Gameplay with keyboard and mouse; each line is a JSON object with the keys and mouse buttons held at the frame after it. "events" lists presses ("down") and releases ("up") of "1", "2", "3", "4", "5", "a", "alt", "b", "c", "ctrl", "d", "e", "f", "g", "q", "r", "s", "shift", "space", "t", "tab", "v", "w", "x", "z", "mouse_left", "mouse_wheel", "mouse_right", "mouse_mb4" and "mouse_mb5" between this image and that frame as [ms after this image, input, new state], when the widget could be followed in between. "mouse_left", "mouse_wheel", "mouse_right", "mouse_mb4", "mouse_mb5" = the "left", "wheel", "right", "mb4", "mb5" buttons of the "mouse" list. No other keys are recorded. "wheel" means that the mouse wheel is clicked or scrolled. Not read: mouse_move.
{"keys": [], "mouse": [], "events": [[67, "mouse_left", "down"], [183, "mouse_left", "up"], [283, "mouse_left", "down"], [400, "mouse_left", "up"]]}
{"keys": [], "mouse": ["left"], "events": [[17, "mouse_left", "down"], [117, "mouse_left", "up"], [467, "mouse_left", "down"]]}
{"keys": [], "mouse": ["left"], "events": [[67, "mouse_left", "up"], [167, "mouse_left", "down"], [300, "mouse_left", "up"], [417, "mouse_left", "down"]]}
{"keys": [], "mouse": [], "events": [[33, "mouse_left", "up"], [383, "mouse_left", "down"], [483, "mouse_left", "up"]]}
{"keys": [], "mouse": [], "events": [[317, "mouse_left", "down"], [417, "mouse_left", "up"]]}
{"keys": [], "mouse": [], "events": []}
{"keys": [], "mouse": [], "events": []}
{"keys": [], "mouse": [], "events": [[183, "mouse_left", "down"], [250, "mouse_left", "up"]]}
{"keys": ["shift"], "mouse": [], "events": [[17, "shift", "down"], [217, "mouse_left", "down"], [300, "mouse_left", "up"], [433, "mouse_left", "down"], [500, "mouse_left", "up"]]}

■ ■ ■ ■ ■

# [Task details]
Retype the material word for word, including every line.

# [Solution for this exercise]
Gameplay with keyboard and mouse; each line is a JSON object with the keys and mouse buttons held at the frame after it. "events" lists presses ("down") and releases ("up") of "1", "2", "3", "4", "5", "a", "alt", "b", "c", "ctrl", "d", "e", "f", "g", "q", "r", "s", "shift", "space", "t", "tab", "v", "w", "x", "z", "mouse_left", "mouse_wheel", "mouse_right", "mouse_mb4" and "mouse_mb5" between this image and that frame as [ms after this image, input, new state], when the widget could be followed in between. "mouse_left", "mouse_wheel", "mouse_right", "mouse_mb4", "mouse_mb5" = the "left", "wheel", "right", "mb4", "mb5" buttons of the "mouse" list. No other keys are recorded. "wheel" means that the mouse wheel is clicked or scrolled. Not read: mouse_move.
{"keys": [], "mouse": [], "events": [[67, "mouse_left", "down"], [183, "mouse_left", "up"], [283, "mouse_left", "down"], [400, "mouse_left", "up"]]}
{"keys": [], "mouse": ["left"], "events": [[17, "mouse_left", "down"], [117, "mouse_left", "up"], [467, "mouse_left", "down"]]}
{"keys": [], "mouse": ["left"], "events": [[67, "mouse_left", "up"], [167, "mouse_left", "down"], [300, "mouse_left", "up"], [417, "mouse_left", "down"]]}
{"keys": [], "mouse": [], "events": [[33, "mouse_left", "up"], [383, "mouse_left", "down"], [483, "mouse_left", "up"]]}
{"keys": [], "mouse": [], "events": [[317, "mouse_left", "down"], [417, "mouse_left", "up"]]}
{"keys": [], "mouse": [], "events": []}
{"keys": [], "mouse": [], "events": []}
{"keys": [], "mouse": [], "events": [[183, "mouse_left", "down"], [250, "mouse_left", "up"]]}
{"keys": ["shift"], "mouse": [], "events": [[17, "shift", "down"], [217, "mouse_left", "down"], [300, "mouse_left", "up"], [433, "mouse_left", "down"], [500, "mouse_left", "up"]]}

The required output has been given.